O Grupo está indignado porque o governo de Michel Temer cortou as “verbas estatais” que sustentam os líderes desses grupos. Eles querem, na base do tumulto e violência, continuar recebendo dinheiro do governo, como aconteceu nos últimos 13 anos em que repasses generosos foram enviados diretamente aos líderes de ‘movimentos sociais’. Tais movimentos, como o MTST, atuam como linhas auxiliares do PT no país, manifestando-se contra os opositores dos petistas sempre que convocados. Antes de entrarem no edifício, os integrantes do MTST faziam um ato contra Michel Temer na Avenida Paulista, região central da capital paulista.

Segundo Guilherme Boulos, coordenador do MTST, a manifestação é contra o 'cancelamento' do programa que era vitrine do governo Dilma Rousseff (PT), afastada em maio pelo Senado.

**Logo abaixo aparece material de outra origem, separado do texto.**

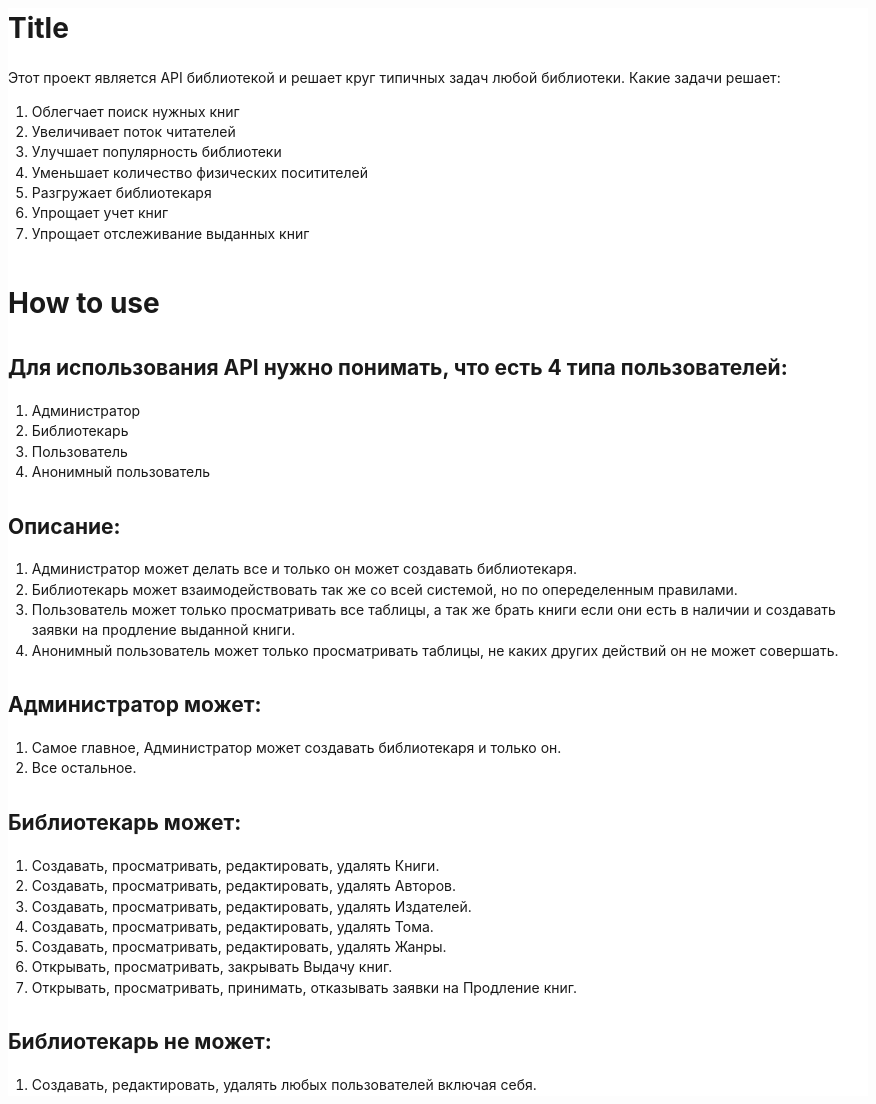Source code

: # Title
Этот проект является API библиотекой и решает круг типичных задач любой библиотеки.
Какие задачи решает:
1. Облегчает поиск нужных книг
2. Увеличивает поток читателей
3. Улучшает популярность библиотеки
4. Уменьшает количество физических поситителей
5. Разгружает библиотекаря
6. Упрощает учет книг
7. Упрощает отслеживание выданных книг


# How to use
## Для использования API нужно понимать, что есть 4 типа пользователей:
1. Администратор
2. Библиотекарь
3. Пользователь
4. Анонимный пользователь

## Описание:
1. Администратор может делать все и только он может создавать библиотекаря.
2. Библиотекарь может взаимодействовать так же со всей системой, но по опеределенным правилами.
3. Пользователь может только просматривать все таблицы, а так же брать книги если они есть в наличии и
создавать заявки на продление выданной книги.
4. Анонимный пользователь может только просматривать таблицы, не каких других действий он не может совершать.

## Администратор может:
1. Самое главное, Администратор может создавать библиотекаря и только он.
2. Все остальное.

## Библиотекарь может:
1. Cоздавать, просматривать, редактировать, удалять Книги.
2. Cоздавать, просматривать, редактировать, удалять Авторов.
3. Cоздавать, просматривать, редактировать, удалять Издателей.
4. Cоздавать, просматривать, редактировать, удалять Тома.
5. Cоздавать, просматривать, редактировать, удалять Жанры.
6. Открывать, просматривать, закрывать Выдачу книг.
7. Открывать, просматривать, принимать, отказывать заявки на Продление книг.

## Библиотекарь не может:
1. Создавать, редактировать, удалять любых пользователей включая себя.
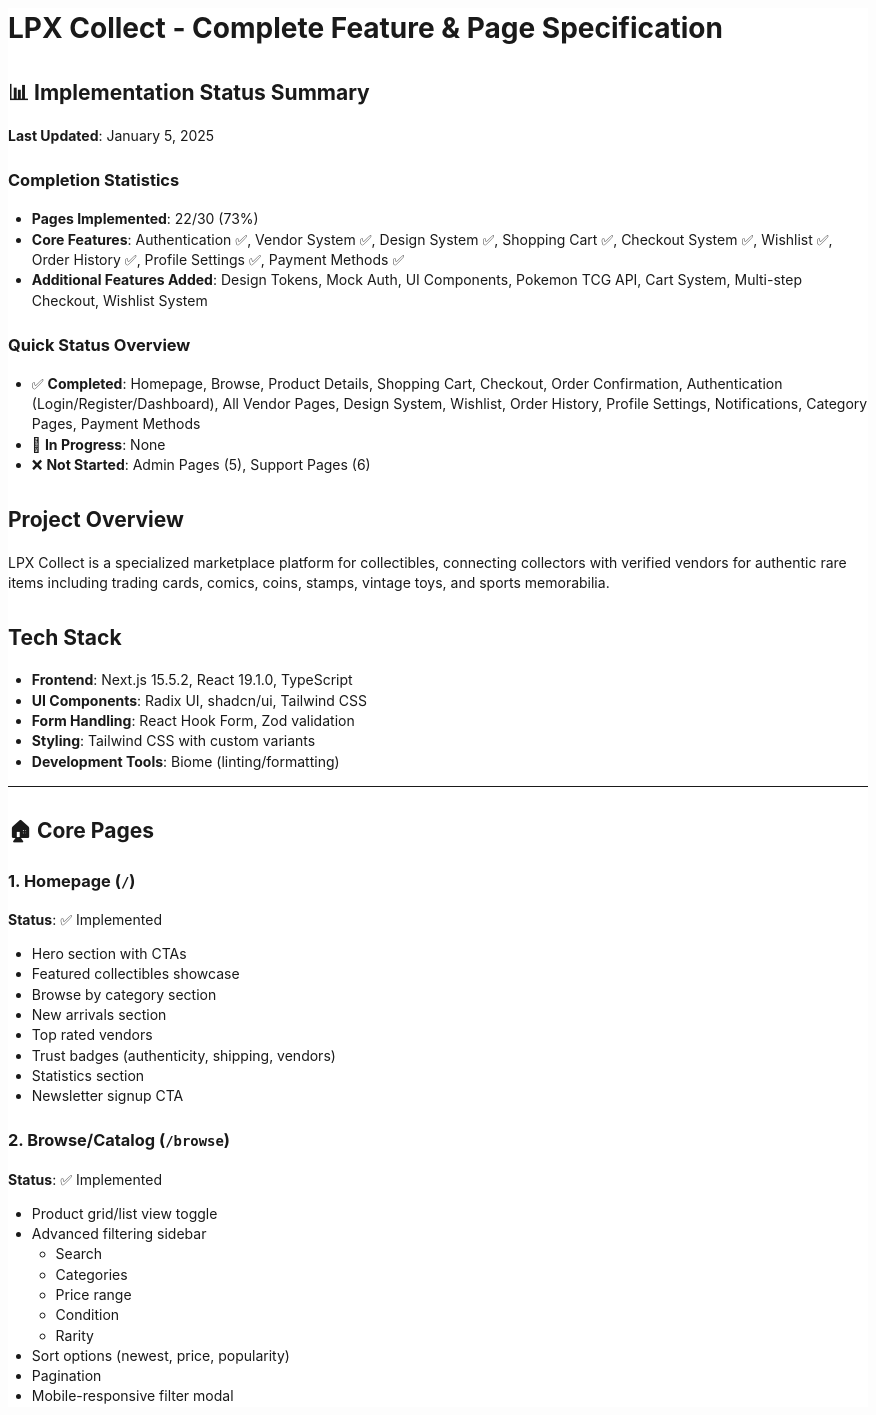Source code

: # LPX Collect - Complete Feature & Page Specification

## 📊 Implementation Status Summary
**Last Updated**: January 5, 2025

### Completion Statistics
- **Pages Implemented**: 22/30 (73%)
- **Core Features**: Authentication ✅, Vendor System ✅, Design System ✅, Shopping Cart ✅, Checkout System ✅, Wishlist ✅, Order History ✅, Profile Settings ✅, Payment Methods ✅
- **Additional Features Added**: Design Tokens, Mock Auth, UI Components, Pokemon TCG API, Cart System, Multi-step Checkout, Wishlist System

### Quick Status Overview
- ✅ **Completed**: Homepage, Browse, Product Details, Shopping Cart, Checkout, Order Confirmation, Authentication (Login/Register/Dashboard), All Vendor Pages, Design System, Wishlist, Order History, Profile Settings, Notifications, Category Pages, Payment Methods
- 🚧 **In Progress**: None
- ❌ **Not Started**: Admin Pages (5), Support Pages (6)

## Project Overview
LPX Collect is a specialized marketplace platform for collectibles, connecting collectors with verified vendors for authentic rare items including trading cards, comics, coins, stamps, vintage toys, and sports memorabilia.

## Tech Stack
- **Frontend**: Next.js 15.5.2, React 19.1.0, TypeScript
- **UI Components**: Radix UI, shadcn/ui, Tailwind CSS
- **Form Handling**: React Hook Form, Zod validation
- **Styling**: Tailwind CSS with custom variants
- **Development Tools**: Biome (linting/formatting)

---

## 🏠 Core Pages

### 1. Homepage (`/`)
**Status**: ✅ Implemented
- Hero section with CTAs
- Featured collectibles showcase
- Browse by category section
- New arrivals section
- Top rated vendors
- Trust badges (authenticity, shipping, vendors)
- Statistics section
- Newsletter signup CTA

### 2. Browse/Catalog (`/browse`)
**Status**: ✅ Implemented
- Product grid/list view toggle
- Advanced filtering sidebar
  - Search
  - Categories
  - Price range
  - Condition
  - Rarity
- Sort options (newest, price, popularity)
- Pagination
- Mobile-responsive filter modal
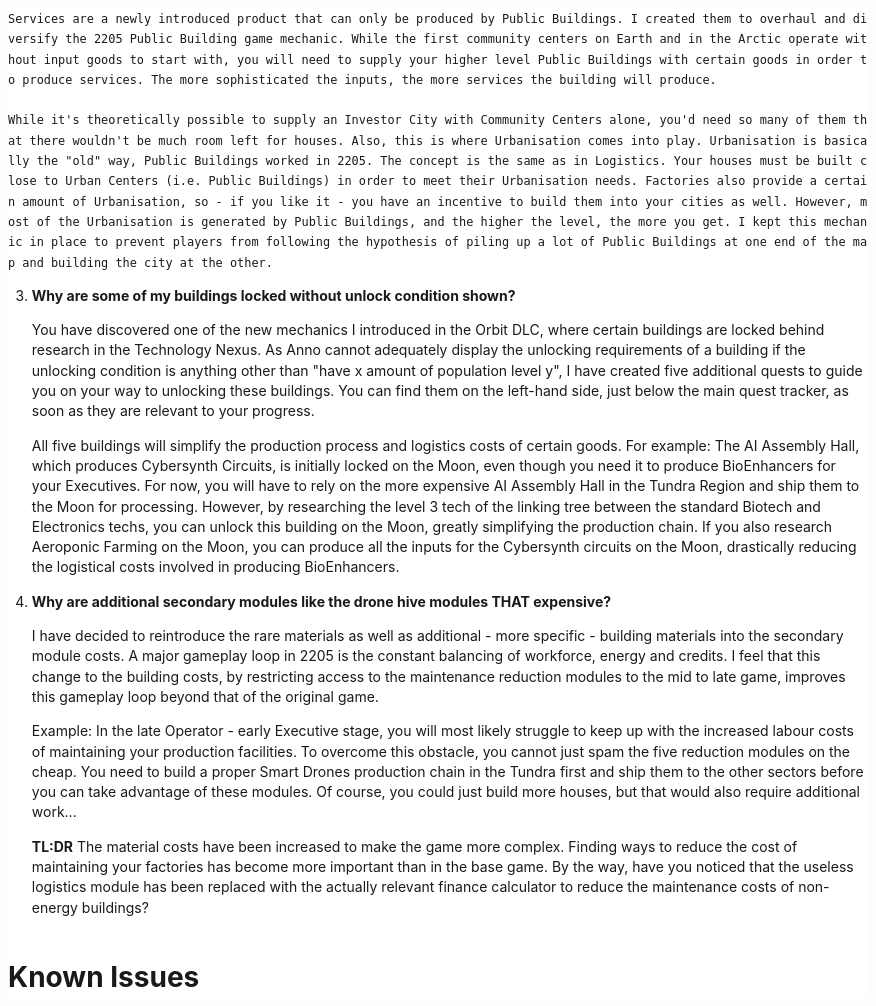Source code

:     Services are a newly introduced product that can only be produced by Public Buildings. I created them to overhaul and diversify the 2205 Public Building game mechanic. While the first community centers on Earth and in the Arctic operate without input goods to start with, you will need to supply your higher level Public Buildings with certain goods in order to produce services. The more sophisticated the inputs, the more services the building will produce.

    While it's theoretically possible to supply an Investor City with Community Centers alone, you'd need so many of them that there wouldn't be much room left for houses. Also, this is where Urbanisation comes into play. Urbanisation is basically the "old" way, Public Buildings worked in 2205. The concept is the same as in Logistics. Your houses must be built close to Urban Centers (i.e. Public Buildings) in order to meet their Urbanisation needs. Factories also provide a certain amount of Urbanisation, so - if you like it - you have an incentive to build them into your cities as well. However, most of the Urbanisation is generated by Public Buildings, and the higher the level, the more you get. I kept this mechanic in place to prevent players from following the hypothesis of piling up a lot of Public Buildings at one end of the map and building the city at the other.

3. **Why are some of my buildings locked without unlock condition shown?**

    You have discovered one of the new mechanics I introduced in the Orbit DLC, where certain buildings are locked behind research in the Technology Nexus. As Anno cannot adequately display the unlocking requirements of a building if the unlocking condition is anything other than "have x amount of population level y", I have created five additional quests to guide you on your way to unlocking these buildings. You can find them on the left-hand side, just below the main quest tracker, as soon as they are relevant to your progress.

    All five buildings will simplify the production process and logistics costs of certain goods. For example: The AI Assembly Hall, which produces Cybersynth Circuits, is initially locked on the Moon, even though you need it to produce BioEnhancers for your Executives. For now, you will have to rely on the more expensive AI Assembly Hall in the Tundra Region and ship them to the Moon for processing. However, by researching the level 3 tech of the linking tree between the standard Biotech and Electronics techs, you can unlock this building on the Moon, greatly simplifying the production chain. If you also research Aeroponic Farming on the Moon, you can produce all the inputs for the Cybersynth circuits on the Moon, drastically reducing the logistical costs involved in producing BioEnhancers.

4. **Why are additional secondary modules like the drone hive modules THAT expensive?**

    I have decided to reintroduce the rare materials as well as additional - more specific - building materials into the secondary module costs. A major gameplay loop in 2205 is the constant balancing of workforce, energy and credits. I feel that this change to the building costs, by restricting access to the maintenance reduction modules to the mid to late game, improves this gameplay loop beyond that of the original game.

    Example: In the late Operator - early Executive stage, you will most likely struggle to keep up with the increased labour costs of maintaining your production facilities. To overcome this obstacle, you cannot just spam the five reduction modules on the cheap. You need to build a proper Smart Drones production chain in the Tundra first and ship them to the other sectors before you can take advantage of these modules. Of course, you could just build more houses, but that would also require additional work...

    **TL:DR** The material costs have been increased to make the game more complex. Finding ways to reduce the cost of maintaining your factories has become more important than in the base game.
    By the way, have you noticed that the useless logistics module has been replaced with the actually relevant finance calculator to reduce the maintenance costs of non-energy buildings?

# Known Issues
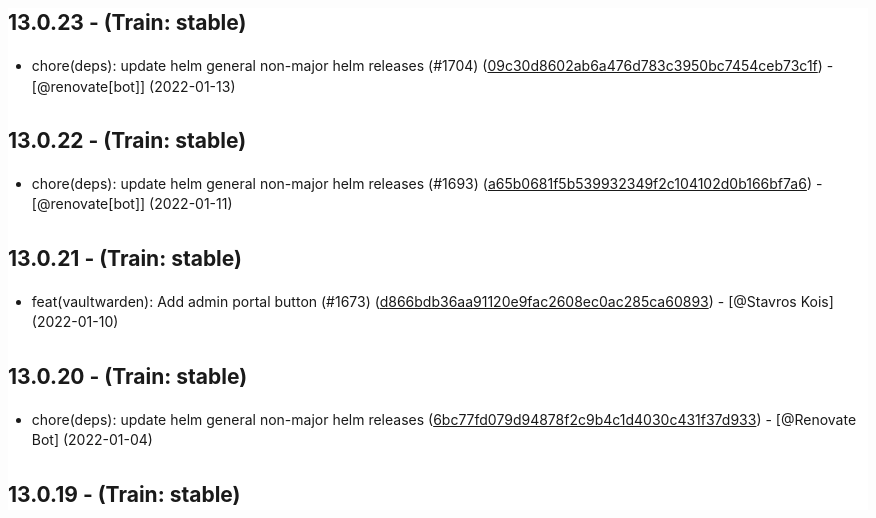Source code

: ## 13.0.23 - (Train: stable)

- chore(deps): update helm general non-major helm releases (#1704) ([09c30d8602ab6a476d783c3950bc7454ceb73c1f](https://github.com/truecharts/charts/commit/09c30d8602ab6a476d783c3950bc7454ceb73c1f)) - [@renovate[bot]] (2022-01-13)

## 13.0.22 - (Train: stable)

- chore(deps): update helm general non-major helm releases (#1693) ([a65b0681f5b539932349f2c104102d0b166bf7a6](https://github.com/truecharts/charts/commit/a65b0681f5b539932349f2c104102d0b166bf7a6)) - [@renovate[bot]] (2022-01-11)

## 13.0.21 - (Train: stable)

- feat(vaultwarden): Add admin portal button (#1673) ([d866bdb36aa91120e9fac2608ec0ac285ca60893](https://github.com/truecharts/charts/commit/d866bdb36aa91120e9fac2608ec0ac285ca60893)) - [@Stavros Kois] (2022-01-10)

## 13.0.20 - (Train: stable)

- chore(deps): update helm general non-major helm releases ([6bc77fd079d94878f2c9b4c1d4030c431f37d933](https://github.com/truecharts/charts/commit/6bc77fd079d94878f2c9b4c1d4030c431f37d933)) - [@Renovate Bot] (2022-01-04)

## 13.0.19 - (Train: stable)

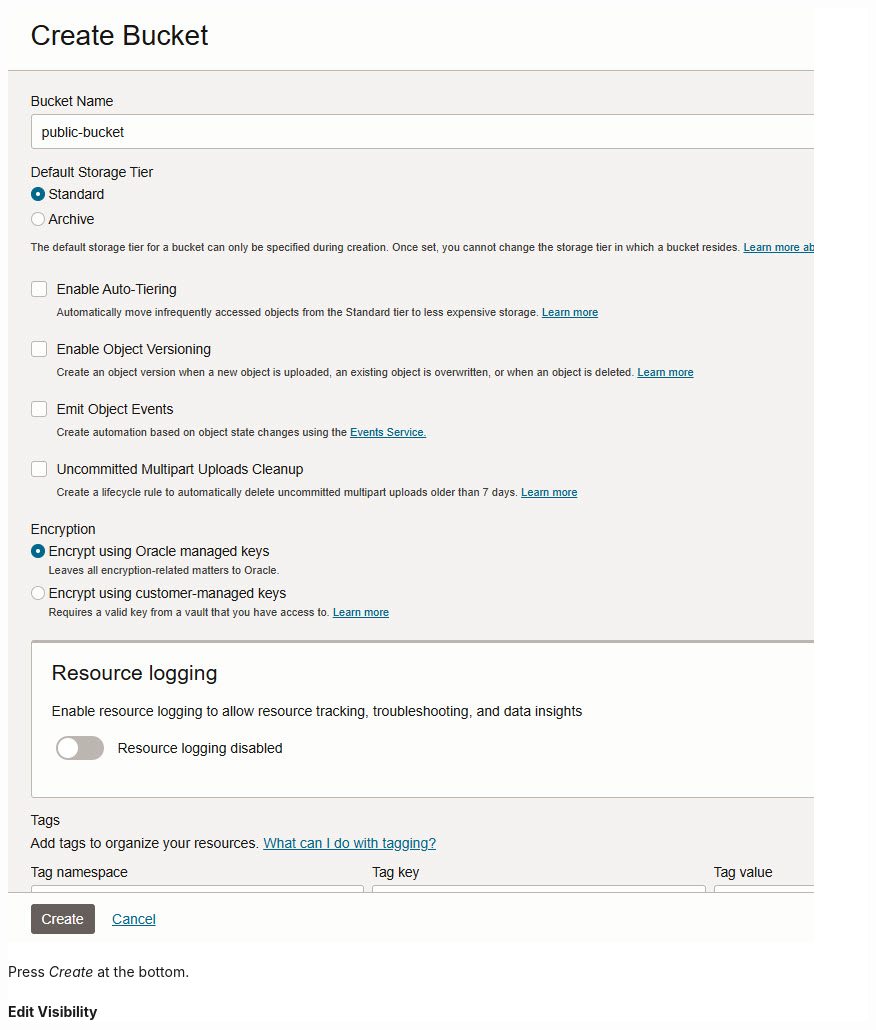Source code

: ![>> bucket_2](../../images/screenshot-cloud-guard-bucket_2.jpg)

Press _Create_ at the bottom.

#### Edit Visibility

Os manifestantes, disse Boulos, estão no térreo do prédio da Presidência e na calçada em frente. Manifestantes picharam 'Fora Temer' e as letras 'MTST' em vermelho nas paredes do edifício.

"Vamos permanecer no prédio por tempo indeterminado e já estamos montando acampamento aqui na Paulista, em frente a Presidência", declarou Boulos. "A Polícia está por aqui, mas não houve conflito até porque é muita gente. Vamos ficar até que o governo do seu Michel Temer retome as contratações do Programa Minha Casa Minha Vida e retome a seleção de onze mil moradias canceladas na primeira semana de sua gestão pelo Ministério das Cidades."

Ao menos quatro pessoas foram detidas. A confusão começou por volta de 16h30 na esquina da Avenida Paulista com a Rua Bela Cintra, quando a polícia foi prender um manifestante e outros foram atrás tentar evitar a detenção. Houve tumulto e a polícia usou bombas de gás para dispersar a multidão. Os manifestantes derrubaram uma guarita móvel da PM.